The truth is, the record is by a band called "The Randal Gatz" and the album is "The Mary Jane Kelly"; see their myspace page. The album was sent to me by a blog reader.

and Mary Jane Kelly was one of Jack the Ripper's victims. So the pictures and the police report are accurate. Oh, and the other photo is a different Mary Kelly.

re: finvarra, damn! I forgot to check that! Document covers are the easiest to forge, but I should've paid attention to details.

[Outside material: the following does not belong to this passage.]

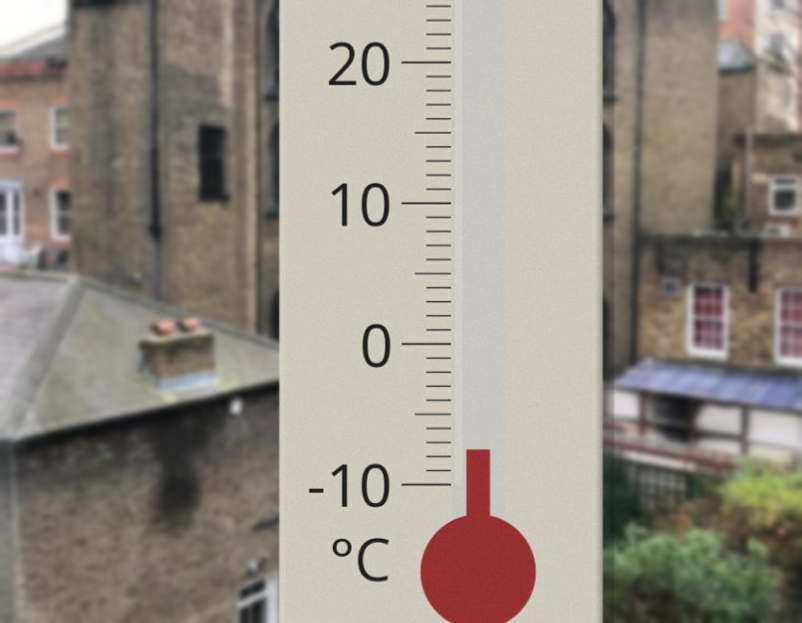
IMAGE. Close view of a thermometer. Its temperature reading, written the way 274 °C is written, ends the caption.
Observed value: -7.5 °C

re: anonymous, yeah I do. i'll post some eventually.

Anonymous said...

Glad you think using pictures & description of a brutally murdered woman are appropriate subject matter for your jolly April 1st jape. Very disappointing post on a great site.

old folkie said...

I didn't bite on this one. I usually do though.
I've seen the Mary Kelly photos before so that was the immediate giveaway.
Jack was a nasty fellow. Wasn't he?

The Irate Pirate said...

re: anonymous #2:
1: this site is called "Wrath of the Grapevine", and it's presented by an Irate Pirate of the greatest audacity. We pirates see blood and guts and brutality and wenches all the time, and we have a skin thick enough to take it. and we do not seek to shelter landlubbers from the reality of a seafarin' life.

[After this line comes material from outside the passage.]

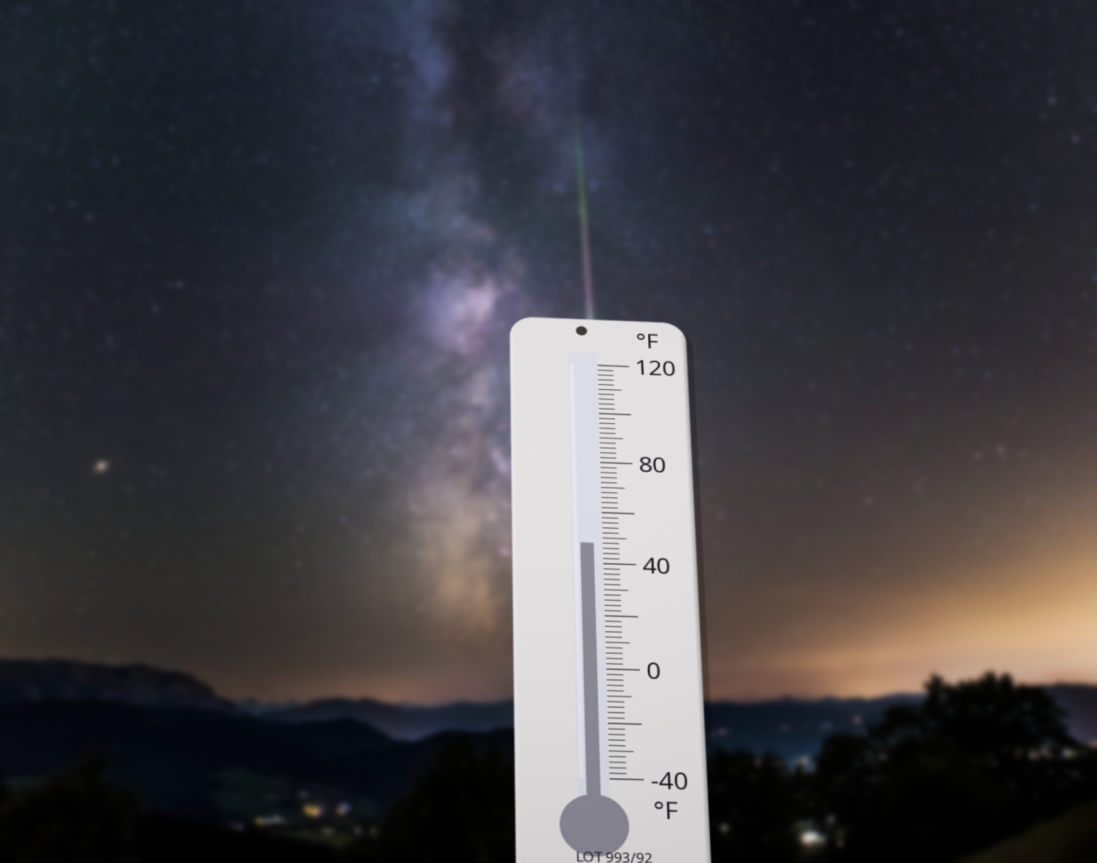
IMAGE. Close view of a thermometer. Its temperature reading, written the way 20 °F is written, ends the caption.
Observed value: 48 °F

2: many of the songs featured on this blog, blues and folk alike, deal with the subject of murders and other such calamities. and some were written by people who were either murdered or murderers themselves. it was a part of the reality of life back in the day, just as it's a reality of the present day. there ain't no use denying it, and while i understand the gruesome photos may turn you off or make you feel sick, how is that a worse response than listening or singing along to a murder ballad?

3: i didn't set out to have a gruesome story; i just did a google search for "Mary Jane Kelly" which was the name of the album, and appropriately vintage photos showed up.

4: there is nothing so sacred nor so tragic that it can't eventually be seen under a humorous light. from a large enough perspective, everything becomes irrelevant.

5: even on the scale of a human lifetime, in the grand scheme of things, a murder that happened 120 years ago - however grotesque - pales in comparison to the horrific, brutal devastation that originates in clean, respectable boardrooms and office buildings. Jack the Ripper was a deranged, desperate, and dangerous individual, to be sure. But he was nothing compared with people like Dick Cheney. you want to see something really scary? Look up "Codex Alimentarius". Or do some research on deforestation. Genocide is worse than homicide, in my opinion, at least.

6: what a fantastic word, 'jape'! i must use it in a future post.

bruce said...

**DOUBLE GRIN**

"in the grand scheme of things, a murder that happened 120 years ago - however grotesque - pales in comparison to the horrific, brutal devastation that originates in clean, respectable boardrooms and office buildings."

I couldn't agree more. Thanks for all your work, and for the laughs... smart laughs.
Bruce

julien said...

You did convince me ... with my weak english

excellent

bravo

Anonymous said...

Damn! I bought the whole thing. I came to comments to tell you what a wonderful post this was. And then I find out it's an April Fool's joke. That's the best one anyone's ever pulled on me. I'm feeling kind of sheepish now but it was great!

Skank

The Irate Pirate said...

hey skank! long time no see. how are you?

norbu56 said...

Hey
this is a fantastic topic for a Noir movie o r books.
Thx a lot for this fantastic post.

Anonymous said...

Hah! I was falling for it too, though I was getting a feeling when I got to the first picture, I was pretty sure I recognized it as a ripper photo. Still, it was a sufficiently creepy story!
Sooo…since I sit on the Wal-Mart board you people don’t want to be my friend? :(
As an aside, the joke was much better than the music!